U.S. Tracks Suspected Chinese Spy Balloon

February 3, 2023


Defense Officials said Thursday they were tracking a Chinese high-altitude surveillance balloon over the continental U.S.

Pentagon spokesman Brig. Gen. Patrick Ryder said the government had been tracking the balloon for several days over the northern United States at an altitude “well above commercial air traffic and does not present a military or physical threat to people on the ground.”

The Pentagon decided not to shoot down the balloon, which was potentially flying over sensitive sites, because of possibly injuring people on the ground.

China said Friday that it would look into the U.S. reports, as the discovery further strained already tense relations between Beijing and Washington. 

The balloon was spotted just days before Secretary of State Antony Blinken is set to travel to Beijing, to follow up on meetings President Biden had with Chinese President Xi Jinping in Bali late last year.

“Beijing is probably trying to signal to Washington: ‘While we want to improve ties, we are also ever ready for sustained competition, using any means necessary’, without severely inflaming tensions,” independent air-power analyst He Yuan Ming told the BBC. “And what better tool for this than a seemingly innocuous balloon.”

Meanwhile, Josh Lipsky, senior director of the Atlantic Council’s GeoEconomics Center, told CNN it is clear the U.S. wanted to make China aware that it knew about the balloon before Blinken arrived.

“It sets the state for [an] extraordinary tense meeting between Blinken and Qin Gang,” Lipsky said, referring to the Chinese foreign minister. “It puts Chinese officials on the backfoot heading into the meetings.”

Balloons are one of the oldest forms of surveillance technology.
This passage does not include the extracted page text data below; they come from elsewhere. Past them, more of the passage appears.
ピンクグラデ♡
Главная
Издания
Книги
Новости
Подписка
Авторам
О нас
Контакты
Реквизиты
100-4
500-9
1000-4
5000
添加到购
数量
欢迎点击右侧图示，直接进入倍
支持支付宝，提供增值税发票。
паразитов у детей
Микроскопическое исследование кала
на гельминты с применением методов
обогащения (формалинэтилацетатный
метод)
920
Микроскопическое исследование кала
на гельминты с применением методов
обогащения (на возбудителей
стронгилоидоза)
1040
The Japanese military used them to launch incendiary bombs in the U.S. during World War II. They were also widely used by the U.S. and the Soviet Union during the Cold War.
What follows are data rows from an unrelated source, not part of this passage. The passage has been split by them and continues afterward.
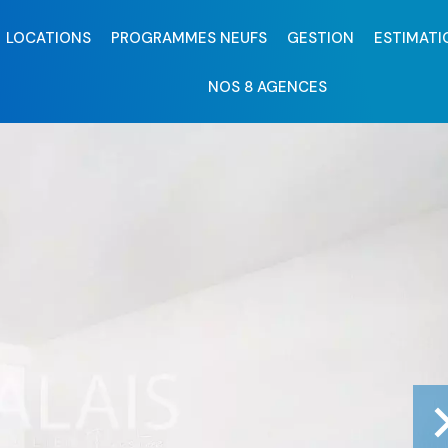
LOCATIONS
PROGRAMMES NEUFS
GESTION
ESTIMATI
NOS 8 AGENCES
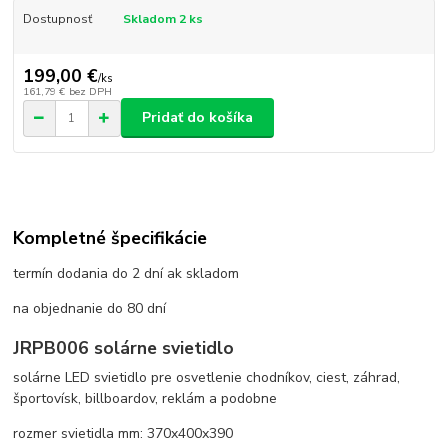
Dostupnosť
Skladom 2 ks
199,00 €
/
ks
161,79 €
bez DPH
Pridať do košíka
Kompletné špecifikácie
termín dodania do 2 dní ak skladom
na objednanie do 80 dní
JRPB006 solárne svietidlo
solárne LED svietidlo pre osvetlenie chodníkov, ciest, záhrad,
športovísk, billboardov, reklám a podobne
rozmer svietidla mm: 370x400x390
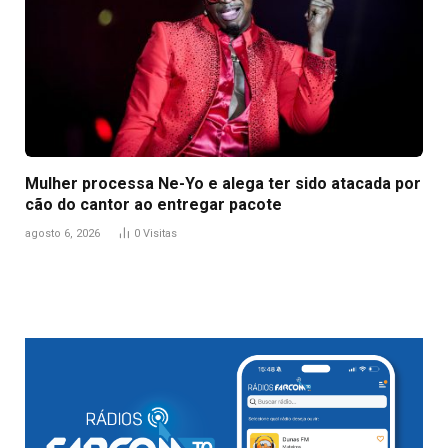
Mulher processa Ne-Yo e alega ter sido atacada por
cão do cantor ao entregar pacote
agosto 6, 2026
0
Visitas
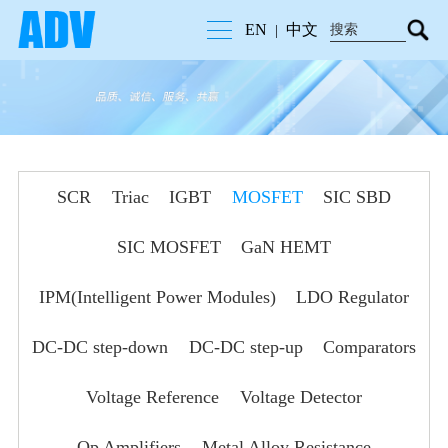
EN
中文
|
SCR
Triac
IGBT
MOSFET
SIC SBD
SIC MOSFET
GaN HEMT
IPM(Intelligent Power Modules)
LDO Regulator
DC-DC step-down
DC-DC step-up
Comparators
Voltage Reference
Voltage Detector
Op Amplifiers
Metal Alloy Resistance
More recently, the Pentagon has reportedly been considering adding high-altitude inflatables into the Defense Department’s surveillance network. Modern balloons typically hover between 80,000 and 120,000 feet above the earth’s surface.

Montana is one of the places where the object that defense officials have “very high confidence” was a Chinese high-altitude balloon was spotted. It is home to one of the nation’s three nuclear missile silo fields at Malmstrom Air Force Base.

However, a senior America defense official who spoke to reporters on condition of anonymity said the U.S. has assessed that the balloon has “limited” value in terms of providing intelligence that couldn’t be obtained by other technologies, such as spy satellites.